Application Exercises

Chapter specific application exercises will help you think about research design in practice or have you explore a relevant resource.

Exercise 1: Survey Wording

Are you in favor of ____________? Yes / No

Fill in the blank in the above question with a topical or campus issue. Now take this basic question and rewrite it in multiple-choice, semantic differential, and Likert-type formats so that you are capturing more subtle responses to the questions. Check your wording carefully for any leading or double-barreled questions. Having written the questions, what questions can you identify that are unnecessary or that duplicate each other? What questions, if any, would you now eliminate, and why? Remember that there may be good reasons for keeping questions that appear to duplicate each other. What additional questions will you need to write in order to capture information about your respondents as well as their knowledge of the issue and their possible actions toward it?

Exercise 2: Survey Method

There are many ways of surveying campus communities ranging from “pencil and paper” survey forms to Internet-based surveys. List as many possible survey methods as you can think of. Many are outlined in this chapter, and under the discussion of sampling frames in Chapter 8. Which method or combination of methods would you recommend for running the survey you designed in Exercise 1 above? For your recommended method(s), identify the campus groups that are most and least likely to respond to your survey, based (a) on its delivery method and (b) on its content.

Exercise 3: Mobile Technologies

This chapter suggested that successful use of mobile technologies for surveys means that researchers must first successfully contact respondents and then present survey questions that will motivate respondents to begin the survey and continue with it until all questions have been answered honestly by all respondents. Assume that you need to survey your campus community on a contentious issue. How would you contact respondents in the mobile community? What incentives, if any, might entice them to begin—and complete—your survey? To minimize the break-off rate for cell phone, smartphone, and tablet users, how many questions do you think could be asked? What format(s) should they have?

Exercise 4: Survey Mode 

A Pew Research Center 2013 report on civic engagement in the digital age examined the extent to which Americans engage in political activity such as participating in a civic group or activity, contacting a government official, or engag­ing in social or political activity on a social networking site.
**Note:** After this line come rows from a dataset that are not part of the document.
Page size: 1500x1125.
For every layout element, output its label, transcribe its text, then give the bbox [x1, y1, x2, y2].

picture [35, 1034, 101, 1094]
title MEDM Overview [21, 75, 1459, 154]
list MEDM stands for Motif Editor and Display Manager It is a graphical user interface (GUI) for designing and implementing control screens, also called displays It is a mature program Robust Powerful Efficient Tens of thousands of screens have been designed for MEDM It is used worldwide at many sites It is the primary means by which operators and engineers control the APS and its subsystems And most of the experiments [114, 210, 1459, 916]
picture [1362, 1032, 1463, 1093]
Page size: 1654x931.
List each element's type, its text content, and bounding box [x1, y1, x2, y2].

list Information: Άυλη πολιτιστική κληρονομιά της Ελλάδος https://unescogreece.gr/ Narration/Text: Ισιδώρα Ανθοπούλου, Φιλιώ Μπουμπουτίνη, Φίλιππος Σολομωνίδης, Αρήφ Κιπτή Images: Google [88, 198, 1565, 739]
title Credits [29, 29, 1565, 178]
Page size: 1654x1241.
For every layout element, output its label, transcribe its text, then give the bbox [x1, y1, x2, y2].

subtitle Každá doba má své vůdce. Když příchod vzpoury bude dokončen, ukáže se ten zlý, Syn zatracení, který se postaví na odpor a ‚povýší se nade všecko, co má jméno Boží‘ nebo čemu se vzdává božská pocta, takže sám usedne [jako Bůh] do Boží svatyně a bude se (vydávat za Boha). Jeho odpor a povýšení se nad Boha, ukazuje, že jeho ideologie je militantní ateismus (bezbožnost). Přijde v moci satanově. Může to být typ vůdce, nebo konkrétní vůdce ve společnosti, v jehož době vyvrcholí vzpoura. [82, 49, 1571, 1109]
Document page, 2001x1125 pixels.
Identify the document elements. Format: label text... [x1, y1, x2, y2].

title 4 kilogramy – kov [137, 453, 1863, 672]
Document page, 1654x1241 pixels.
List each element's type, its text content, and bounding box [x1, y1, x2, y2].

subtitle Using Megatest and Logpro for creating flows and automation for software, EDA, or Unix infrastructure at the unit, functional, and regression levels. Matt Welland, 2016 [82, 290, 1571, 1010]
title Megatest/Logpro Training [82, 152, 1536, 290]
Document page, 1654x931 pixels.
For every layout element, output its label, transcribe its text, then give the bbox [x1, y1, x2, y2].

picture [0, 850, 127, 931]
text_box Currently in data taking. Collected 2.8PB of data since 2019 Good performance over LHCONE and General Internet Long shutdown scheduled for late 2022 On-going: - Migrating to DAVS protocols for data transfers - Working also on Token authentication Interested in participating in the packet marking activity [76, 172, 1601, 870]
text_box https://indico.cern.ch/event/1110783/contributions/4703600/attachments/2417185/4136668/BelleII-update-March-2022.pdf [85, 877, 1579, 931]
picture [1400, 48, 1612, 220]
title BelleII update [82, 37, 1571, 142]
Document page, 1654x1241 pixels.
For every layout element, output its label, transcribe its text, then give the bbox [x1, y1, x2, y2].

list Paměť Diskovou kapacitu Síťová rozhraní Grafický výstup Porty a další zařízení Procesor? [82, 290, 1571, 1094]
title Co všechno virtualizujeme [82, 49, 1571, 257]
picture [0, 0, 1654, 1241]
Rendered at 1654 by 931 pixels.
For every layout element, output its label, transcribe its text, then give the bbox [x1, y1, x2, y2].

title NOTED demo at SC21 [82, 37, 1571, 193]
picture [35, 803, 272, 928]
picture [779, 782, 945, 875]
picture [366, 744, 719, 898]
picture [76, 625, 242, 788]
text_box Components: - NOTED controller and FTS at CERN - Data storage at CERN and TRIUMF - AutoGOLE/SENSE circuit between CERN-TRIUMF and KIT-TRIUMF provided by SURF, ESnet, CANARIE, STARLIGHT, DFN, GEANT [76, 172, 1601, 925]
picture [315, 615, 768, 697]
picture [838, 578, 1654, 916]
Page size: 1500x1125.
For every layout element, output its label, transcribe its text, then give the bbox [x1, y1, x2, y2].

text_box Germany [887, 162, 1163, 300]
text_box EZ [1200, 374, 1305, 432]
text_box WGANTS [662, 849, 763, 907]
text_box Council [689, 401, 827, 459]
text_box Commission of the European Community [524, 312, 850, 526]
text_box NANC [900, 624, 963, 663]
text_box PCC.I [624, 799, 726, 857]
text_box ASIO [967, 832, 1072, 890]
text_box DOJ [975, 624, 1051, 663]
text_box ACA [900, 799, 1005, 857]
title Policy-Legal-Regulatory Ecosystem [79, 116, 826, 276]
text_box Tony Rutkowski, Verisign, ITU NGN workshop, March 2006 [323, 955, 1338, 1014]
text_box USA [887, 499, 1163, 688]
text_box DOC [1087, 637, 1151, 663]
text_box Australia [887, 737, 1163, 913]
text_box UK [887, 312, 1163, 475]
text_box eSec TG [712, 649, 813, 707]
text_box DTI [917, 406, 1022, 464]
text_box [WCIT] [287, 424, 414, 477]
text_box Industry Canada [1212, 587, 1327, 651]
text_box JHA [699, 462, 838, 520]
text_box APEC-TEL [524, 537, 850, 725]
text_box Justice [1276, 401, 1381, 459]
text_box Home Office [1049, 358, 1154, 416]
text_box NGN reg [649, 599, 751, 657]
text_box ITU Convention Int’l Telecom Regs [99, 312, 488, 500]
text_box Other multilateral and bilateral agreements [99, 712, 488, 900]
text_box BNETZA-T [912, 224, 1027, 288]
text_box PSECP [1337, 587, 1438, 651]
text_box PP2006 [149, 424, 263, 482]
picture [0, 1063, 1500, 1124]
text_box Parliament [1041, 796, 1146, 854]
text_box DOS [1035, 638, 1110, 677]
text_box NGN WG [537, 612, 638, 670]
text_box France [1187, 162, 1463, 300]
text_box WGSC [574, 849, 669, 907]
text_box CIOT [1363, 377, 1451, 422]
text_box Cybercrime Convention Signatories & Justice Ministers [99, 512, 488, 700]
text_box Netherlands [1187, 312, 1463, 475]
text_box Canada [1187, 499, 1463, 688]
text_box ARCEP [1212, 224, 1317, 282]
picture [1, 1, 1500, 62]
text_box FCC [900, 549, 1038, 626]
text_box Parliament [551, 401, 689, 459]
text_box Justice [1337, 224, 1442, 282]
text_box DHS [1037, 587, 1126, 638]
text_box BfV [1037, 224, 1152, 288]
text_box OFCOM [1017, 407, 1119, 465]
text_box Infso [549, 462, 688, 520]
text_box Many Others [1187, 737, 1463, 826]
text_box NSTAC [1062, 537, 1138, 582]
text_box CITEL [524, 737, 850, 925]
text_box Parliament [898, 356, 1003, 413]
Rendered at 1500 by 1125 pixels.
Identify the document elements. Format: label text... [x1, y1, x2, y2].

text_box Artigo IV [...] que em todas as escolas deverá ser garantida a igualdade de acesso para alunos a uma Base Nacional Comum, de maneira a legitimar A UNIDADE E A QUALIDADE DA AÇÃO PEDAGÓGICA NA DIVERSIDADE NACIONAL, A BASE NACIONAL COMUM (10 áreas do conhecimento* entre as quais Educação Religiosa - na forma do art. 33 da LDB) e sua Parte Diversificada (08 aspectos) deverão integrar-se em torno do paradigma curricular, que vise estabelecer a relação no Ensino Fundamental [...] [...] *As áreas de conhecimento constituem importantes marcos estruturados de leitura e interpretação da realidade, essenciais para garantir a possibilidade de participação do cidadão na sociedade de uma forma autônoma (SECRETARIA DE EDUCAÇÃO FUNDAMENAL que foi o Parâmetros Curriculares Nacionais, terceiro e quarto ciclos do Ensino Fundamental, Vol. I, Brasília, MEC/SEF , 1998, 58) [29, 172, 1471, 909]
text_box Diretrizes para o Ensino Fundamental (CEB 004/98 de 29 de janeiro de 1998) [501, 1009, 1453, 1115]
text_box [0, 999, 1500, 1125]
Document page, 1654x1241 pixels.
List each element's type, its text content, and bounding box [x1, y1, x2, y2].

Survey data were obtained from telephone interviews conducted in English and Spanish by landline (1,353 respon­dents) and cell phone (900 respondents, including 469 without a landline phone). You can find the survey details, including many of the responses reported by age, education level, race/ethnicity, and household income, by searching the Pew website—www.pewinternet.org—for the report “Civic Engagement in the Digital Age.”

The survey found that, overall, 48% of adults directly take part in a civic group or activity. This figure is 36% for Hispanic respondents, 48% for non-Hispanic Blacks, and 50% for non-Hispanic Whites. This chapter has suggested that response mode (phone, mail, face-to-face, or online) can shape survey results because different types of respondents are associated with each mode. With this in mind, how might the above figures have changed if no cell phone respondents and only landline telephone respondents had been surveyed? To answer this question, you might want to review Cook (2014), cited below.